- [Text provided]:
========

Is there such a thing as an ergonomic light touch keyboard?

14th October 2014  •  2 comments  •  Posted in Ergonomics, Mobility issues, RSI

I frequently get asked by customers with Repetitive Strain Injury for a “light touch” keyboard.  Generally people with RSI start experiencing pains in their wrists or knuckles and feel that if only they didn’t have to press their keyboards quite so hard, it would help.

There are a number of factors to consider here:

  1. Virtually all keyboards have a certain amount of resistance in the keys.  Without that resistance the keys would just stay down and not return.  The “actuating pressure” can be measured (although it is quite difficult) and it would be nice if we had such figures available based on a standardised measurement technique for all keyboards.
    Unfortunately, since there are no internationally recognised standards for measuring actuating force, any figures quoted by manufacturers would probably be inconsistent and hence highly suspect.
  2. Even if a keyboard had what could be classed as a “light touch”, if you were to press too hard or over-type (especially as you would then effectively be pressing against a hard surface) then the jarring effect on the lower arm would not help someone with a lower arm, wrist or knuckle problem.
  3. Even if there were such a thing as keys with no resistance whatsoever such as the buttons on a microwave oven or in an optical keyboard where letters are typed by breaking a beam of light, they would probably not help a wrist condition, again because of the jarring effect.
  4. The amount of “travel” or transverse motion required to activate a key is also significant factor.  If you have aching knuckles, no matter how light the touch, having to move your fingers a lot might not be a good idea.

So our ideal “light touch” keyboard would have a low resistance or actuating pressure (or as low as possible), very little transverse motion and probably a cushioned landing. Unfortunately we are not aware of any keyboard on the market that satisfies all of these conditions.

membrane keyboard                   Scissor_switch_mechanism_svg

Dome switch mechanism           Scissor switch mechanism

Of the multiple technologies used in the manufacture of keyboards (there are more than 10), there are probably just two technologies that are used for over 99% of all computer keyboards; they all tend to be membrane based, utilising either a dome switch or a scissor switch.  Dome switch keyboards are the most common and rely on a rubber or silicon dome shaped over a small micro-switch.  This mechanism has the advantage of being relatively cheap to manufacture and the rubber dome provides a certain amount of cushioning, which is good for RSI and any lower arm disorders.

Scissor-switch keyboards tend to be common in laptops and other portable keyboards. Usually they still utilise rubber domes, but a special plastic ‘scissors’ mechanism links the keycap to a plunger that depresses the rubber dome with a much shorter travel than the typical rubber dome keyboard.  It is this smaller, shallower footprint that makes scissor-switches popular on laptops and other portable keyboards.

Well. that’s part of the story.  What if you have aching wrists or any other aches in the lower arm?  Which type of keyboard should you use?

========

- [Action item A]: State whether each statement agrees with the keyboard post, answering yes or no and quoting the exact words of the post that decide it. (i) Internationally recognized standards exist for measuring a key's actuating force. (ii) Scissor-switch keyboards are common in laptops. (iii) The writers know of a keyboard on the market that meets all the conditions of their ideal "light touch" keyboard.

- [Entries shown]:
========

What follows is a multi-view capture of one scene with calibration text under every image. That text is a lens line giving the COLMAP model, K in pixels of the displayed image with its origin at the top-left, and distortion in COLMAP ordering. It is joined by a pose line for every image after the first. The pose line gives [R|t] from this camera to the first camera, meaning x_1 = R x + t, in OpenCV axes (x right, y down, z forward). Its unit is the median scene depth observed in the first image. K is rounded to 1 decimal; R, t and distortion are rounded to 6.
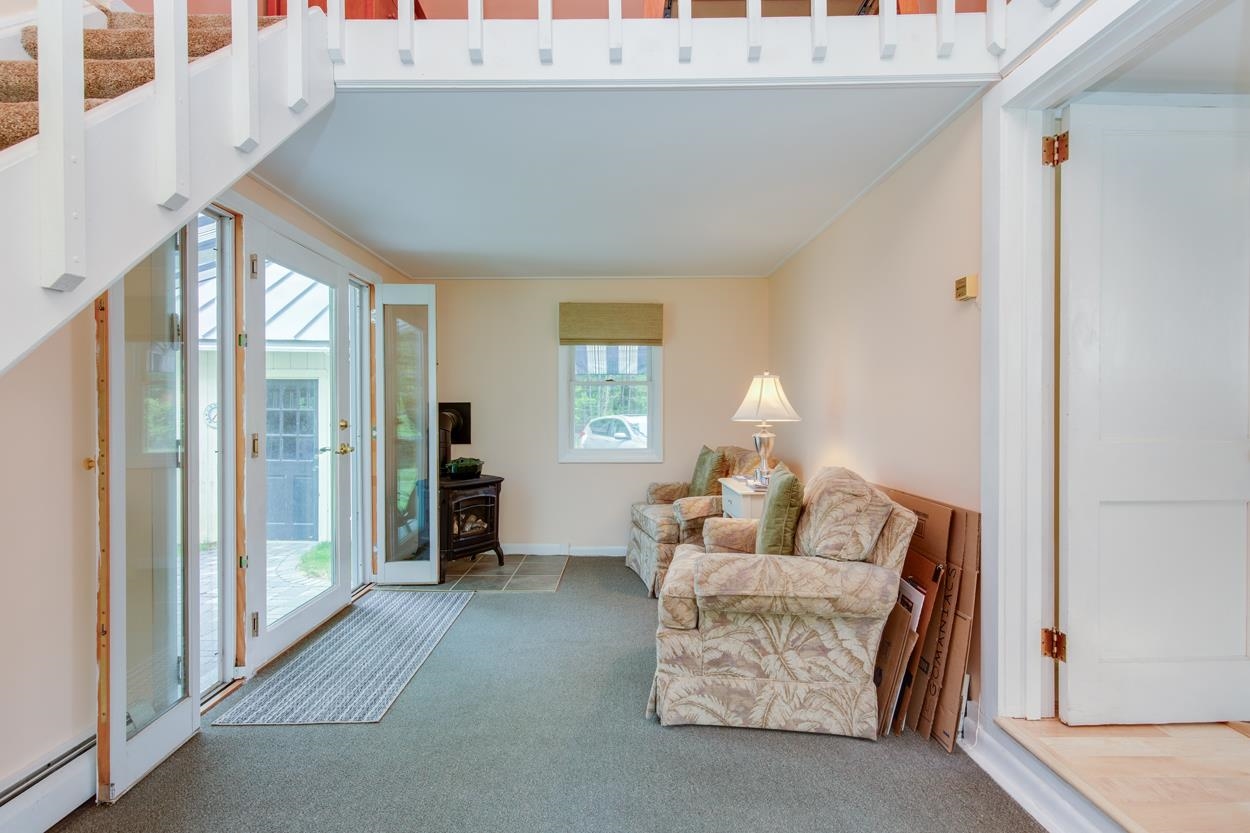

========

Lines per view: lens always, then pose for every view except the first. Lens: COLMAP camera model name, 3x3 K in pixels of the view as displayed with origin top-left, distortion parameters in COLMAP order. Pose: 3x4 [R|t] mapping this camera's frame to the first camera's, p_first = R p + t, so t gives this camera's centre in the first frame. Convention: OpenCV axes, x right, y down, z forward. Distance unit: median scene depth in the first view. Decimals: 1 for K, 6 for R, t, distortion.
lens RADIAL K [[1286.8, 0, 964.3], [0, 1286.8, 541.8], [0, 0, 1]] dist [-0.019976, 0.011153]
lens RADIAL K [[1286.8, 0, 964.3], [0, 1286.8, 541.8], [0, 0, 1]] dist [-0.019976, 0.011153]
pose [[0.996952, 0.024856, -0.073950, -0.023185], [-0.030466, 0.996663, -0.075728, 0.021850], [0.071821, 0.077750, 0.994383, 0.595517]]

========

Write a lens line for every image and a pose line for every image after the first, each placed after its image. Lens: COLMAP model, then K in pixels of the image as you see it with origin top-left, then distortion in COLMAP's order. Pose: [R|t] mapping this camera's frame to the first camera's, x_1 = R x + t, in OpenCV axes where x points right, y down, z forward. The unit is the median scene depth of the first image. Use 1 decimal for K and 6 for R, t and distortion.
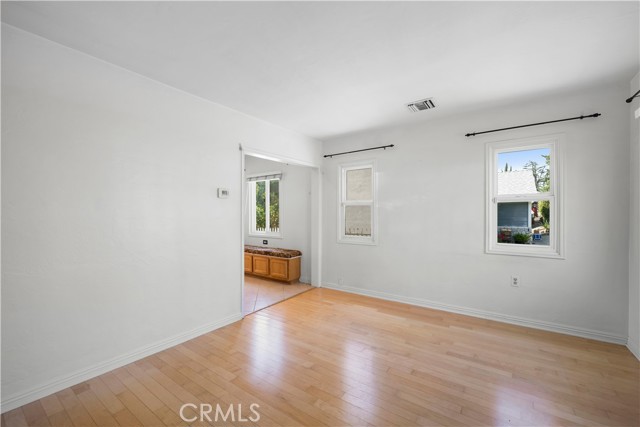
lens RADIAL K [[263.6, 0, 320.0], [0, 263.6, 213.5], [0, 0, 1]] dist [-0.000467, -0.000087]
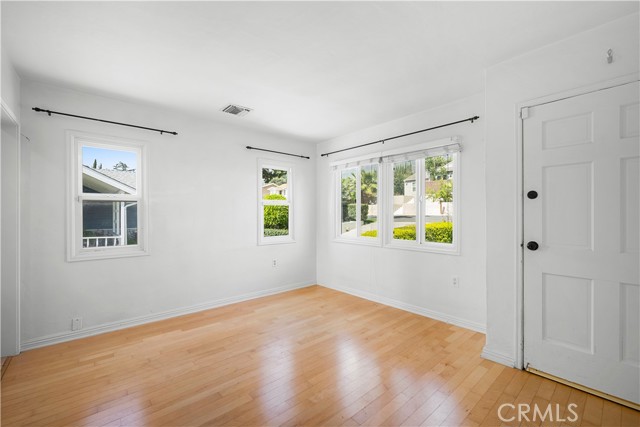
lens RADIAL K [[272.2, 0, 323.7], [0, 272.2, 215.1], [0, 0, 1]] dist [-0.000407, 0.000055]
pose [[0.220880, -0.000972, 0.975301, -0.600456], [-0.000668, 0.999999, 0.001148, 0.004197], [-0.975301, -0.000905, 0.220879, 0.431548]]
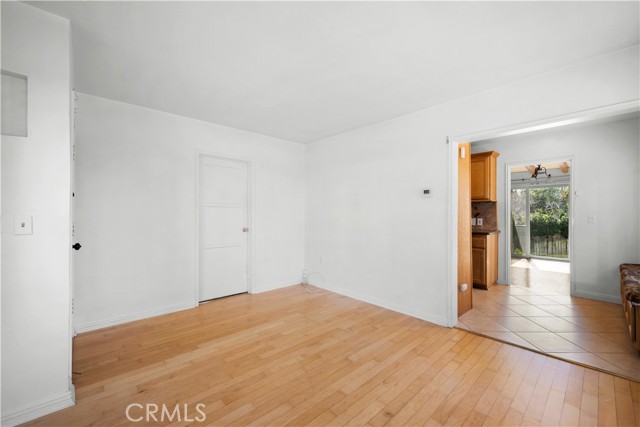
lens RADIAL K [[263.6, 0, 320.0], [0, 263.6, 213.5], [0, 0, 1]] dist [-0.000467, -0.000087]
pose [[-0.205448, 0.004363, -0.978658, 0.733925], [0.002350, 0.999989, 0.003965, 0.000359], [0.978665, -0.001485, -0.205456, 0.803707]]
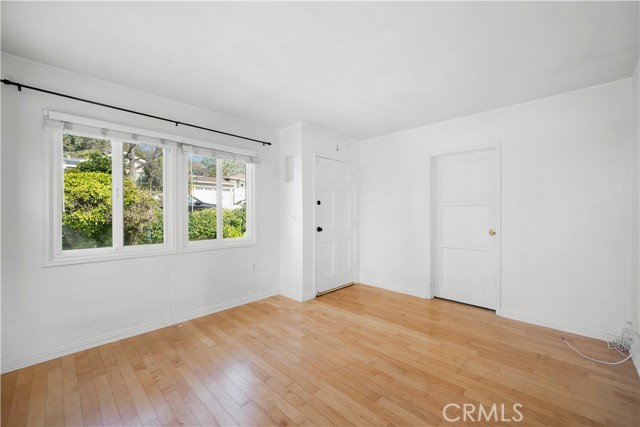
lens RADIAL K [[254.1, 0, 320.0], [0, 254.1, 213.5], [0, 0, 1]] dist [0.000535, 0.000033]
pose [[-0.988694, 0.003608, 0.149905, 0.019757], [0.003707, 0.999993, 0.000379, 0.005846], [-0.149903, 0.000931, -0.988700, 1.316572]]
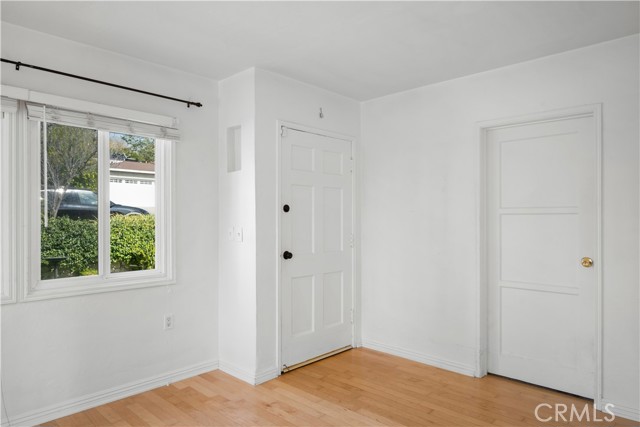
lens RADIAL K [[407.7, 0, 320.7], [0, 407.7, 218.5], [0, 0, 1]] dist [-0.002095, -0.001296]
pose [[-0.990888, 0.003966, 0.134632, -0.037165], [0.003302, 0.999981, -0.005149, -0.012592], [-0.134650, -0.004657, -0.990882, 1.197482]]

========

- [Action item B]: Output the entries as a two-column CSV with the columns instruction and output, starting with the line that contains "Lines per view: lens" and going on through the line that contains "0.077750, 0.994383, 0.595517]]". Give one row per entry, with its instruction text in one quoted field, its answer in the other, and line breaks turned into spaces.

- [Exercise solution A]:
(i) No: "since there are no internationally recognised standards for measuring actuating force"
(ii) Yes: "Scissor-switch keyboards tend to be common in laptops and other portable keyboards."
(iii) No: "Unfortunately we are not aware of any keyboard on the market that satisfies all of these conditions."

- [Exercise solution B]:
instruction,output
"Lines per view: lens always, then pose for every view except the first. Lens: COLMAP camera model name, 3x3 K in pixels of the view as displayed with origin top-left, distortion parameters in COLMAP order. Pose: 3x4 [R|t] mapping this camera's frame to the first camera's, p_first = R p + t, so t gives this camera's centre in the first frame. Convention: OpenCV axes, x right, y down, z forward. Distance unit: median scene depth in the first view. Decimals: 1 for K, 6 for R, t, distortion.","lens RADIAL K [[1286.8, 0, 964.3], [0, 1286.8, 541.8], [0, 0, 1]] dist [-0.019976, 0.011153] lens RADIAL K [[1286.8, 0, 964.3], [0, 1286.8, 541.8], [0, 0, 1]] dist [-0.019976, 0.011153] pose [[0.996952, 0.024856, -0.073950, -0.023185], [-0.030466, 0.996663, -0.075728, 0.021850], [0.071821, 0.077750, 0.994383, 0.595517]]"